Lauda / Königshofen

Leserbrief Zur Diskussion über die Bodenaufbereitungsanlage in Gerlachsheim

Verkehrssicherheit hat sich nicht geändert

Für mich als Außenstehende stellt sich die Situation wie folgt dar: ein schon lange ausgewiesenes Gewerbegebiet hat sich über viele Jahre hinweg stetig verändert. So wie 1998 mit einer Petition auf die sehr schlechte Verkehrssituation im besonderen für Fußgänger aufmerksam gemacht wurde, sehe ich heute leider immer noch die Notwendigkeit, darauf hinzuweisen, dass sich in Sachen Verkehrssicherheit wenig verändert hat. Nicht einmal die 30er Zone wurde aufgrund des Ergebnisses der Petition eingerichtet.

Die schmalen Gehwege sind nach wie vor ein großes Sicherheitsrisiko, vor allem weil der Verkehr stark zugenommen hat, besonders durch große Lkw. Im ehemaligen Kloster befindet sich heute eine Arztpraxis und die Nardini Schule. Das Überqueren der Straße ist für ältere Menschen lebensgefährlich. Heute blicken wir auf einen täglichen Durchgangsverkehr, welcher mit dem Verkehrsaufkommen von vor 20 Jahren nicht zu vergleichen ist. Eine Abfallaufbereitungsanlage verursacht durch die Anlieferung und den Abtransport vom zu verarbeitenden Material zwangsläufig noch mehr Schwerlastverkehr. Niemand auf dem Rathaus kann da sagen, es sei alles in Ordnung und es bestehe keine Gefahr für Menschen. Der Kommentar meiner Mutter: „Und sie werden solange warten, bis ein Unfall passiert“. So wie damals, als der alte Herr Lott in der Würzburger Straße von einem Auto zu Tode gefahren wurde. Es existieren Daten und Messungen bezüglich der Verkehrssituation, allerdings bin ich von deren Aktualität und Aussagekraft nicht überzeugt.

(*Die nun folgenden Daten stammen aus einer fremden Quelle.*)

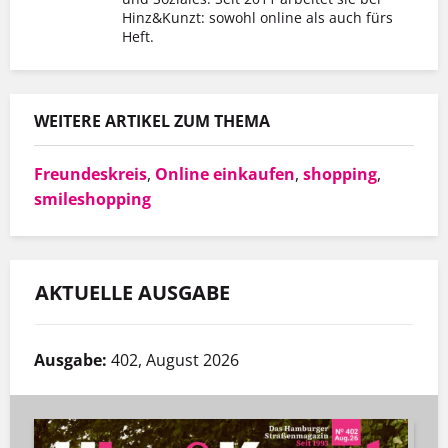
Hinz&Kunzt: sowohl online als auch fürs
Heft.
WEITERE ARTIKEL ZUM THEMA
Freundeskreis
,
Online einkaufen
,
shopping
,
smileshopping
AKTUELLE AUSGABE
Ausgabe:
402, August 2026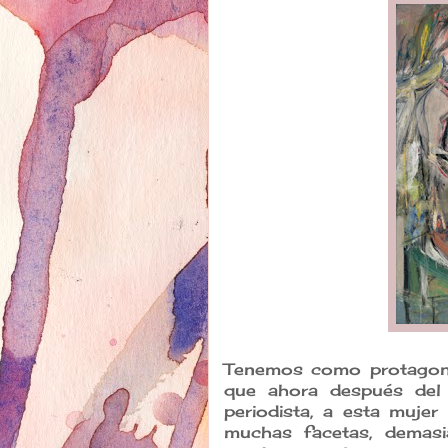
Tenemos como protagonist
que ahora después del
periodista, a esta muje
muchas facetas, demasi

Auch die Genehmigung der Abfallaufbereitungsanlage mit 155 000 Tonnen, in Höhe der dreifachen, der Öffentlichkeit vorgestellten Menge, spricht Bände. Von daher sehe ich von Seiten der Stadtverwaltung wenig Bereitschaft, die Zerstörung der Gemeinde Gerlachsheim zu verhindern. Der ganze Ort würde ruiniert werden, Wohnraumverlust wäre die Folge und boshaft ausgedrückt, könnte man sagen, Konrad Bau wartet nur darauf, unsere Häuser direkt in die Abfallaufbereitungsanlage vor Ort zu bringen. Gerlachsheim ist ein schöner Teilort von Lauda-Königshofen, für mich sind die barocken Gebäude im Ortskern von kulturellem Wert und die Barockkirche ist eine Sehenswürdigkeit. Nach der geschätzt 2,5 Kilometer langen Ortsdurchfahrt mit extremen Engstellen und Kurven liegt das Gewerbegebiet in einer schönen und ruhigen Landschaft. Meiner Meinung nach ist diese Lage viel zu schade für so eine Abfallaufbereitungsanlage.

Wie fähig ist denn ein Bürgermeister, dem aus 50 000 Tonnen die genehmigte dreifache Menge, zum Vorteil von Konrad Bau und zum Nachteil der Gerlachsheimer Bürger, einfach so durchrutscht?